Órfã do seu líder de 38 anos, numa altura em que o diálogo para a paz que estava a negociar pessoalmente com o chefe de Estado estava a atingir a reta final, a Renamo tem agora de se voltar para dentro e negociar uma sucessão: Ivone Soares, líder da bancada parlamentar e sobrinha de Dhlakama, é uma das apontadas; Manuel Bissopo, secretário-geral do partido, outro que poderá avançar. O processo não se iniciará para já, vem o luto primeiro e depois a preparação do congresso, onde será eleito o novo presidente.

Pode dar-se o caso de, estando doente há algum tempo, Dhlakama ter já preparado quem virá a seguir. Mas se até Nyusi foi apanhado de surpresa – «não me deram tempo, pois não me informaram que ele estava mal há uma semana. Disseram-me há um dia» –, é pouco provável que o seu estado de saúde fosse conhecido muito para lá do núcleo que com ele estava na serra da Gorongosa, onde se refugiou depois das eleições de 2014 em que acusou a Frelimo de fraude, chegou a propor um Governo de gestão e voltou às armas.

«Estou muito deprimido. É um momento muito mau, principalmente para mim. Estávamos a resolver os problemas deste país. Esforcei-me para transferir o meu irmão do local onde se encontrava, para ter tratamento médico especializado, mas não consegui», afirmou Nyusi citado no site da Presidência de Moçambique.

O corpo de Dhlakama já está no Hospital Central da Beira, onde chegou na madrugada de ontem desde Santurgira, na Gorongosa, no centro de Moçambique, transportado por via terrestre. O líder da Renamo irá ser sepultado na sua terra natal, no distrito de Chibabava, província de Sofala, onde nasceu em 1953, filho do régulo de Mangunde.

Ciente do melindre da situação, Nyusi disse na Televisão de Moçambique estar a «fazer tudo por tudo para as coisas não irem para baixo» e pediu à «Renamo que se concentre, não levem agendas quaisquer».

 «Moçambique não pode ficar mais parado, temos que andar. Porque nós não podemos continuar com um Estado sem oposição. A oposição não faz mal a ninguém», acrescentou o chefe de Estado moçambicano. E sublinhou: «Que não façam aproveitamentos» porque «agora não estamos em momento de confusão».
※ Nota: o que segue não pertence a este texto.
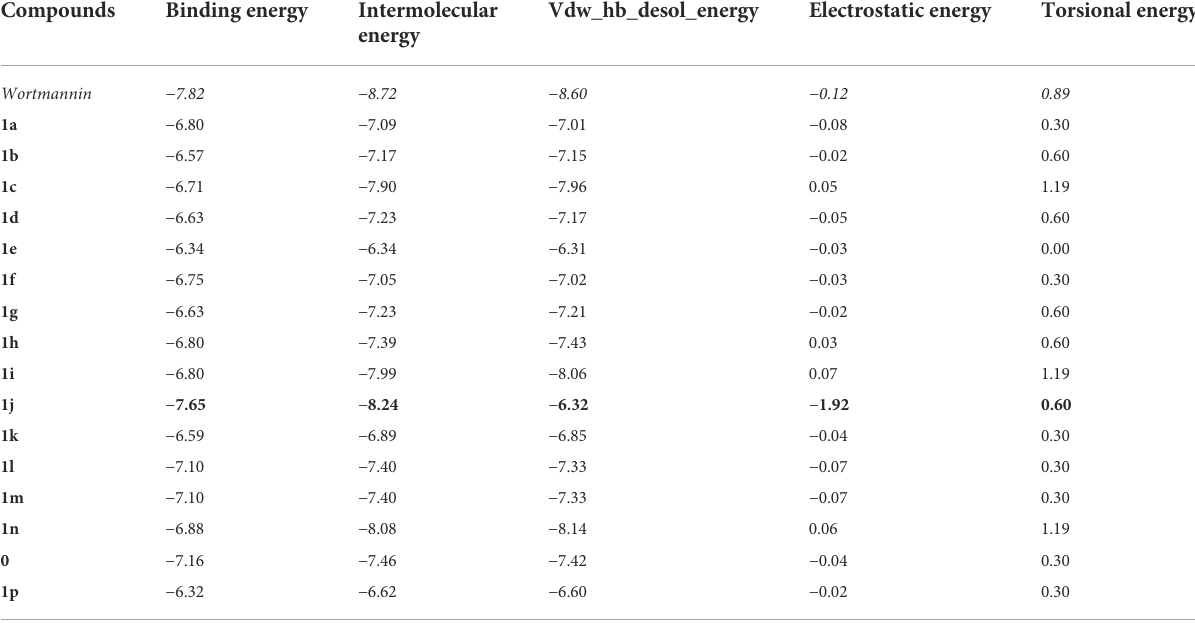
TABLE 2 The binding energy ( Δ G BE ) and intermolecular energy ( Δ G intermol ) ofpyrido fused imidazo[4,5- c ]quinoline derivativeswith PI3K as obtained from AutoDock Tools are given below. All the energies are reported in kcal mol − 1 .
Os avisos e receios do Presidente moçambicano são justificados, as negociações de pacificação do país, da entrega das armas da Renamo, das contrapartidas a dar a Dhlakama e aos seus homens pela normalidade, haviam sido personalizadas, depois de Frelimo e Renamo terem passado muito tempo à mesa de negociações com poucos avanços e muitos recuos. Como diz Carlos Matsinhe, bispo da Igreja Anglicana em Moçambique, citado por O País, «esperamos que dentro da Renamo haja outro líder carismático com objetivo de trazer a paz para o país», mas a morte de Dhlakama «deixa preocupação» porque toda a gente estava à espera que «ele encerrasse as conversações para a paz efetiva com o Presidente».

Daviz Simango, líder do terceiro maior partido, o Movimento Democrático de Moçambique, sublinhou, entre os muitos elogios ao «líder», «combatente», «pai» e «homem que serviu a nação com muitos sacrifícios», que «estamos num momento difícil, o país precisa de se reconciliar consigo mesmo».